LONDON: British minister Michael Gove headed to Brussels on Monday to tackle post-Brexit trade issues relating to Northern Ireland, the government said.
Gove will meet European Commission vice president Maros Sefcovic as the government prepares to re-submit a draft law with clauses that would strip the EU from having a say on post-Brexit trade involving Northern Ireland.
The meeting -- separate to deadlocked talks on a wider trade deal -- was seen by commentators as laying the ground for Britain to potentially row back on the contentious clauses, if agreement can be found on the deal.

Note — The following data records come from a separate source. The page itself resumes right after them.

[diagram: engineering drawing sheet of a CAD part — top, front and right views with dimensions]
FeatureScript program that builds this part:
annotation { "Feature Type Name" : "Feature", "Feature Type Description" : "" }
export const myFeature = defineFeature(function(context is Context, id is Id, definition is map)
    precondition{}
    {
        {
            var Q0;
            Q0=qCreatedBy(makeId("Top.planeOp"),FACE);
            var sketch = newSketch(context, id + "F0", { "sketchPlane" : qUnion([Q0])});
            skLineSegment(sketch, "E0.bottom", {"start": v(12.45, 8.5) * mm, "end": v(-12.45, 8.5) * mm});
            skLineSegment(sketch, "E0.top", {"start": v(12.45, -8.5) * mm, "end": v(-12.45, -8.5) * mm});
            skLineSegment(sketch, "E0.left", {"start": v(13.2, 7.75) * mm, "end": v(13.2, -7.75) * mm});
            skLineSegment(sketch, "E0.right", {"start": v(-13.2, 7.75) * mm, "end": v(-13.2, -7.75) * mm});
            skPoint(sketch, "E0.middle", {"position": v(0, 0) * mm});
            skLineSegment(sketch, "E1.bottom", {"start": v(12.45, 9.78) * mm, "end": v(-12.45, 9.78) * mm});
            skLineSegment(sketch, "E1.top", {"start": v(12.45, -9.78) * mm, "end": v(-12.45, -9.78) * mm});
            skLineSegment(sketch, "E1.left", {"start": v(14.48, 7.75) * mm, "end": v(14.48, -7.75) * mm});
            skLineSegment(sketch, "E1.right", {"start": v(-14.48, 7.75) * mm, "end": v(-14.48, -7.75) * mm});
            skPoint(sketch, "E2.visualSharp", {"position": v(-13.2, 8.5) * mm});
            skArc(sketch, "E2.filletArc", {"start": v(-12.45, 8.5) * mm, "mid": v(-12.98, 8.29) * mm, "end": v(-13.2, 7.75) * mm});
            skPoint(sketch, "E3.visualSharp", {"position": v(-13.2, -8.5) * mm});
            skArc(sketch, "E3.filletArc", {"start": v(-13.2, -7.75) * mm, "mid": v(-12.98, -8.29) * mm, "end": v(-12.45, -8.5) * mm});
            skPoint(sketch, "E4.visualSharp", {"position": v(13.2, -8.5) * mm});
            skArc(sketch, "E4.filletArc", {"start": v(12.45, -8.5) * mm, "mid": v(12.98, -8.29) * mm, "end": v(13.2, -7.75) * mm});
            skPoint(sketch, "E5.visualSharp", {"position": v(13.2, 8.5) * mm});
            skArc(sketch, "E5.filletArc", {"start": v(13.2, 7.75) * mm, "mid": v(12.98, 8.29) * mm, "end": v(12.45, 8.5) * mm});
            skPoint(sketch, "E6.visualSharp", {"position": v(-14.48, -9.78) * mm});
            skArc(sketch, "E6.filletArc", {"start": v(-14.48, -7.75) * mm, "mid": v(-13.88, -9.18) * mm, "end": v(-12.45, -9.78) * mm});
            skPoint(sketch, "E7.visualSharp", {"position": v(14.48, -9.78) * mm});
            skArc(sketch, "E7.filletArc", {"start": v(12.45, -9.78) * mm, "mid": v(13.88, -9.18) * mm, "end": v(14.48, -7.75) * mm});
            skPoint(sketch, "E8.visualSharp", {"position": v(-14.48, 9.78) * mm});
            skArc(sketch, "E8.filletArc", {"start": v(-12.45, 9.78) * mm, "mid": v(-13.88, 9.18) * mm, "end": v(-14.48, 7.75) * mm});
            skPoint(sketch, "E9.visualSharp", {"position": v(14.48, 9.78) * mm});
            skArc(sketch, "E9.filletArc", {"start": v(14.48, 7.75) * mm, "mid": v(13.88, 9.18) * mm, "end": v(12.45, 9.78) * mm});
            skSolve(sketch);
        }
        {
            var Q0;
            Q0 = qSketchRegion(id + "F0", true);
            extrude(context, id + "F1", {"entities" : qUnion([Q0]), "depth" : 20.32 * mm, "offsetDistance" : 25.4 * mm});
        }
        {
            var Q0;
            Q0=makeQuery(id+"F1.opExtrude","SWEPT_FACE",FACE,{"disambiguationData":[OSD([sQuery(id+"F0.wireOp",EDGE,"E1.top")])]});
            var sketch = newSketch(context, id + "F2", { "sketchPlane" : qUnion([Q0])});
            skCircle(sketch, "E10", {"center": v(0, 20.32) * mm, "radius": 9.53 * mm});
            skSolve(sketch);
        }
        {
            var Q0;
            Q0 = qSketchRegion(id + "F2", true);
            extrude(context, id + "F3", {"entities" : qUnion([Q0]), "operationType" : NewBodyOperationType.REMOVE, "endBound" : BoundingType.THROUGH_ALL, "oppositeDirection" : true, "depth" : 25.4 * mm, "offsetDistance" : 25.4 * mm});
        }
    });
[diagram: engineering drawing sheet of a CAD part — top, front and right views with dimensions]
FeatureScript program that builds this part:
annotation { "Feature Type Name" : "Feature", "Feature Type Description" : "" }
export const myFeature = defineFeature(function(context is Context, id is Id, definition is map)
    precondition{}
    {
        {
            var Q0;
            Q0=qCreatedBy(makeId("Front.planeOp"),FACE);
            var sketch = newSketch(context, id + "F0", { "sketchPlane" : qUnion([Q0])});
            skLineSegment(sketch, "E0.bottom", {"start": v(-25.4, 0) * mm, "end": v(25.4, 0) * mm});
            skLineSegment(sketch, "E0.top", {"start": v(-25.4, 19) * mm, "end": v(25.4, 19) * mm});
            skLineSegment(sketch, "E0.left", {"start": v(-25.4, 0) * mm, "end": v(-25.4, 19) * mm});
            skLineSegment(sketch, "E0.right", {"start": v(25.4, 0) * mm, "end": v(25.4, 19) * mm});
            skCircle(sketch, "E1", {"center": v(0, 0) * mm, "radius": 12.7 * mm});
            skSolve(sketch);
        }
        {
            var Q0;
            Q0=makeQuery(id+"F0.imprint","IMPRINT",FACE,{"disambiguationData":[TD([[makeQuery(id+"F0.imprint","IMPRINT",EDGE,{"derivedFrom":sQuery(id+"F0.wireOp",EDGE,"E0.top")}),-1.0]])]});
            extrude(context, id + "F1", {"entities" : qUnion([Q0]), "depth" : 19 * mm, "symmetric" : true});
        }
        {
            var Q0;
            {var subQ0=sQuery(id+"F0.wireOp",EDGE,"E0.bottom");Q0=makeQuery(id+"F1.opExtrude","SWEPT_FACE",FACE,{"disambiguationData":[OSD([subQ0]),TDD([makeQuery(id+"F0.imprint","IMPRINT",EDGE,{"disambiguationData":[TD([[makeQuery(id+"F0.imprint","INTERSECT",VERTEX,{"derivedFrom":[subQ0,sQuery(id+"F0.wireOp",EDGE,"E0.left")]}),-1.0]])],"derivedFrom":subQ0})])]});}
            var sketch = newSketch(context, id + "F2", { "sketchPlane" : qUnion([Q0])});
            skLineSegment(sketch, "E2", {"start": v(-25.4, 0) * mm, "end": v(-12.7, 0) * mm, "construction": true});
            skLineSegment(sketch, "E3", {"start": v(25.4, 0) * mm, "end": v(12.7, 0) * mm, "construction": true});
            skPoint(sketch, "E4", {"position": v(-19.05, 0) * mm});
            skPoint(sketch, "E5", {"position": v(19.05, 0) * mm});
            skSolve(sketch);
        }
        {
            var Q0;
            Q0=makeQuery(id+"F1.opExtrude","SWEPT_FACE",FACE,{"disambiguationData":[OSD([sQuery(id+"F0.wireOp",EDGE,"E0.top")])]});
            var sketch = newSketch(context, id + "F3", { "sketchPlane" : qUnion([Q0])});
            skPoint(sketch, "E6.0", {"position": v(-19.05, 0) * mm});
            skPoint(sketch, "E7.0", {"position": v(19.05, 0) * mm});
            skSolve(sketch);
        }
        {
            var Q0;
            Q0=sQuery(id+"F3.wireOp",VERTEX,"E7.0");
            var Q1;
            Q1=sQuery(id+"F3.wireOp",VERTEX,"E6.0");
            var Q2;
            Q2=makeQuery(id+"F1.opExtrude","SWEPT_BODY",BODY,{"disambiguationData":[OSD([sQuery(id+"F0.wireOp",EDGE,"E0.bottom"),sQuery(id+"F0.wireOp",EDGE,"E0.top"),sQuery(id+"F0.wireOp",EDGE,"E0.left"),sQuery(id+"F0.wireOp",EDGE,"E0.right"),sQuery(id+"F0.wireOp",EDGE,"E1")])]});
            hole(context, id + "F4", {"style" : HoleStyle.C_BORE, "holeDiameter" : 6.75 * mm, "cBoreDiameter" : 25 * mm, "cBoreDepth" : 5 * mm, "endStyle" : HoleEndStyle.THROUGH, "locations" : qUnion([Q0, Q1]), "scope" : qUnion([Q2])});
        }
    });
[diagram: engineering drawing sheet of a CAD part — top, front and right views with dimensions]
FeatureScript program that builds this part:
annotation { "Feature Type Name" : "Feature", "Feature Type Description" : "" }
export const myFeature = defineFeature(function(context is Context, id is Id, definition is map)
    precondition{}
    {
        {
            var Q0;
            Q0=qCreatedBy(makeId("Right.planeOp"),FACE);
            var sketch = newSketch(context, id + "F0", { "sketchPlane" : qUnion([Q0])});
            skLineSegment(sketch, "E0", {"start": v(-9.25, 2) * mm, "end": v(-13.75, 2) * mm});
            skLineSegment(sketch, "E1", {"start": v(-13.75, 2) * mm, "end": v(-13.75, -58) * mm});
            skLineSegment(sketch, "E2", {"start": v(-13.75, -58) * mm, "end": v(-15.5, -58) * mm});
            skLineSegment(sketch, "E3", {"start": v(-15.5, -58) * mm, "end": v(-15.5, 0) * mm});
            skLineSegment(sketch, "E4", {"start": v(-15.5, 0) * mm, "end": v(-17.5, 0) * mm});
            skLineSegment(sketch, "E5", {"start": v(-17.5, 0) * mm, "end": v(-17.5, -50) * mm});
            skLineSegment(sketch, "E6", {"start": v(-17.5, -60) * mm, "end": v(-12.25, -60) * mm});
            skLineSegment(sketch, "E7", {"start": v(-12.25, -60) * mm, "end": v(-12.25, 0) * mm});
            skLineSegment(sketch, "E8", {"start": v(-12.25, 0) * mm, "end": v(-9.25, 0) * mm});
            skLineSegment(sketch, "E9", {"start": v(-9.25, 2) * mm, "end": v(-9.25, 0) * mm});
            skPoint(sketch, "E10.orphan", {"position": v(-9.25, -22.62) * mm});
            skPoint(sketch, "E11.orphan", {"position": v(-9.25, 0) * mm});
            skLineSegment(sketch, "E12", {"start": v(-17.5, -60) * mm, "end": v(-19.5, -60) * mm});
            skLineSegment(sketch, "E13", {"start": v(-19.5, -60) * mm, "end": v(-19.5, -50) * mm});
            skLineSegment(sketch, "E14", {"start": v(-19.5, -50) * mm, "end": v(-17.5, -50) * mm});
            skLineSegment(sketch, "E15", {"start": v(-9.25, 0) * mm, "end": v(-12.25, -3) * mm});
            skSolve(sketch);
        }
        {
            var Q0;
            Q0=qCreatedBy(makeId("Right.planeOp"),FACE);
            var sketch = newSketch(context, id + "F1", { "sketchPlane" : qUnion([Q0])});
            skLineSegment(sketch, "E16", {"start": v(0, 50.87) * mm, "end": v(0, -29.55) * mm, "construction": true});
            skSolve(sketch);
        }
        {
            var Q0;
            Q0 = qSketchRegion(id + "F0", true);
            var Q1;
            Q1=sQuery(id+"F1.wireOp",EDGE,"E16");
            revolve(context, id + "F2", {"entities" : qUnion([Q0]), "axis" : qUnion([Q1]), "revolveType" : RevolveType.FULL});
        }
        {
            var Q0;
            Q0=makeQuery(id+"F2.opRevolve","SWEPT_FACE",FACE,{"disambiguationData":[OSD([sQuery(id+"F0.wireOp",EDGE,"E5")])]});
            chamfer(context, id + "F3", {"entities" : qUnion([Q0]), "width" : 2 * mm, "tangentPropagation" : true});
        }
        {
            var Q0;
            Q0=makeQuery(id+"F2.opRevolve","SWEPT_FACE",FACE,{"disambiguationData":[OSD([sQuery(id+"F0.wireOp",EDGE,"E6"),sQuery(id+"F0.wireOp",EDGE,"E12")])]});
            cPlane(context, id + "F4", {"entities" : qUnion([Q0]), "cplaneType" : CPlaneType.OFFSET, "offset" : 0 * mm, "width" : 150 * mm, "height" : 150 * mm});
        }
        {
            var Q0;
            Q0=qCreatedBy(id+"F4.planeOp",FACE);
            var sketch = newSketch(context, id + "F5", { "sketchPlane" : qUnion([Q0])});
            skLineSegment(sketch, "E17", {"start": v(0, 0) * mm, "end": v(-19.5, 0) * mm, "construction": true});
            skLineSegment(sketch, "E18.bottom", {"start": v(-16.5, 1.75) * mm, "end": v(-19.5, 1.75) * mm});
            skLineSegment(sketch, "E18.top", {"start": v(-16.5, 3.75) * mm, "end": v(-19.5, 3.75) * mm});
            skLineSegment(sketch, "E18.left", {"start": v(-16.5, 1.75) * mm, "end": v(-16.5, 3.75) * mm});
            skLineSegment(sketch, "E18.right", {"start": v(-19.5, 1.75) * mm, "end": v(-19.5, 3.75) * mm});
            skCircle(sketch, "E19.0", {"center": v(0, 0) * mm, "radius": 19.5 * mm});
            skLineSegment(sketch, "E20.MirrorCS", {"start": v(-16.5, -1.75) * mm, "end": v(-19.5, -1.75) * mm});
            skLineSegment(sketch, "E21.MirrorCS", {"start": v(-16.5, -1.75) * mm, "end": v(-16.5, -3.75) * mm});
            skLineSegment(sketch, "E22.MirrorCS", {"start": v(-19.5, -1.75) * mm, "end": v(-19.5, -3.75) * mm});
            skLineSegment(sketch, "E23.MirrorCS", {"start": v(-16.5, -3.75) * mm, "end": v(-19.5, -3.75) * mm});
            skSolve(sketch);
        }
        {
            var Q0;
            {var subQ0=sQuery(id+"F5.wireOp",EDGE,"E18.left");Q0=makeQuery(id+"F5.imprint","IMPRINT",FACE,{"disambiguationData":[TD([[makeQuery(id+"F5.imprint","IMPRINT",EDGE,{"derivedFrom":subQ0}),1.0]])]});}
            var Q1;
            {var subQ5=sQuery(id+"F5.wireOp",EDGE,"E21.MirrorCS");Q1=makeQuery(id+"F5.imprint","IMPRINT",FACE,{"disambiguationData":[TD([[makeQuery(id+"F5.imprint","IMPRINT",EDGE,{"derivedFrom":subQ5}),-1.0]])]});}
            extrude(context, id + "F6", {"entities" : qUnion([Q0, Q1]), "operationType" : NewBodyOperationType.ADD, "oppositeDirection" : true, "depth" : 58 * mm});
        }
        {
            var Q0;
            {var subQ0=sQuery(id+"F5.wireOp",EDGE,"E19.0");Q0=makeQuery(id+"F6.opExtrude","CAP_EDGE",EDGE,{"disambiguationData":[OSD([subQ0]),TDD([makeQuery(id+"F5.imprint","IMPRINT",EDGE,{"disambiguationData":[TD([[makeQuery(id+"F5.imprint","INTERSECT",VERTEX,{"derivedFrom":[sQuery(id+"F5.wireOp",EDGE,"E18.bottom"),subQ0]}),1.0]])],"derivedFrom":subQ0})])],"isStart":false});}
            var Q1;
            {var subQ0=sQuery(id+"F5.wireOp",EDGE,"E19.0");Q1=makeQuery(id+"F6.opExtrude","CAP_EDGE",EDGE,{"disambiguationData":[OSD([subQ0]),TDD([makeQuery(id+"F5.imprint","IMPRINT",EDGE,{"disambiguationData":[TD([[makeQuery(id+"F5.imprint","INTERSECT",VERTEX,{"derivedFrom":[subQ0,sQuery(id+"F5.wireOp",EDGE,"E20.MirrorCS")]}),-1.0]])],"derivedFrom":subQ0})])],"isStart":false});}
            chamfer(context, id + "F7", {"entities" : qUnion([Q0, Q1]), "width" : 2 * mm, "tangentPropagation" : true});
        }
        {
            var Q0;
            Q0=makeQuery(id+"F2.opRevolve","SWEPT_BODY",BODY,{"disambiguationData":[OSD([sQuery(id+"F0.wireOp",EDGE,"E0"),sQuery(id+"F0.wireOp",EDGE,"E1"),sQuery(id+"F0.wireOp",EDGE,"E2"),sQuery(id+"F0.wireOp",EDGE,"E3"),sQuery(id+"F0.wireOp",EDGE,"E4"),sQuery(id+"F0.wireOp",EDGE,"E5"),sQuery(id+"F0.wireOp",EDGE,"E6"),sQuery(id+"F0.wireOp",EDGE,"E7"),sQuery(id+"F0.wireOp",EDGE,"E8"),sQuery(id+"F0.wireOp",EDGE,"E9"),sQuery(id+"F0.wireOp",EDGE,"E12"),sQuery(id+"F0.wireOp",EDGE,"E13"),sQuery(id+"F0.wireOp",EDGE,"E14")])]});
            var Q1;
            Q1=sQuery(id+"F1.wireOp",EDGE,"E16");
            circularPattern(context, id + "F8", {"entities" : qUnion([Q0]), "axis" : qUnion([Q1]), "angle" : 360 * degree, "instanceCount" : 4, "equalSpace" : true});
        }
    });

The planned talks were confirmed by Sefcovic, who said he and Gove would discuss the Northern Ireland Protocol under Britain's EU divorce treaty.
"We are working hard to make sure it is fully operational as of 1 January 2021," the EU official tweeted.
Britain formally left the EU in January, nearly four years after a referendum, but is bound by most of its rules until the end of the year.
As the two sides battle over their future relationship, Britain admits the Northern Ireland provisions in the internal market bill violate the divorce treaty, but are needed as a "legal safety net" in case of no deal.
The UK parliament's upper House of Lords has voted to remove the offending clauses, but the government says it will restore them in the House of Commons when the bill is re-submitted later on Monday.
The EU says the clauses are a fundamental breach of trust and imperil the wider trade negotiation and has taken Britain to court over the issue.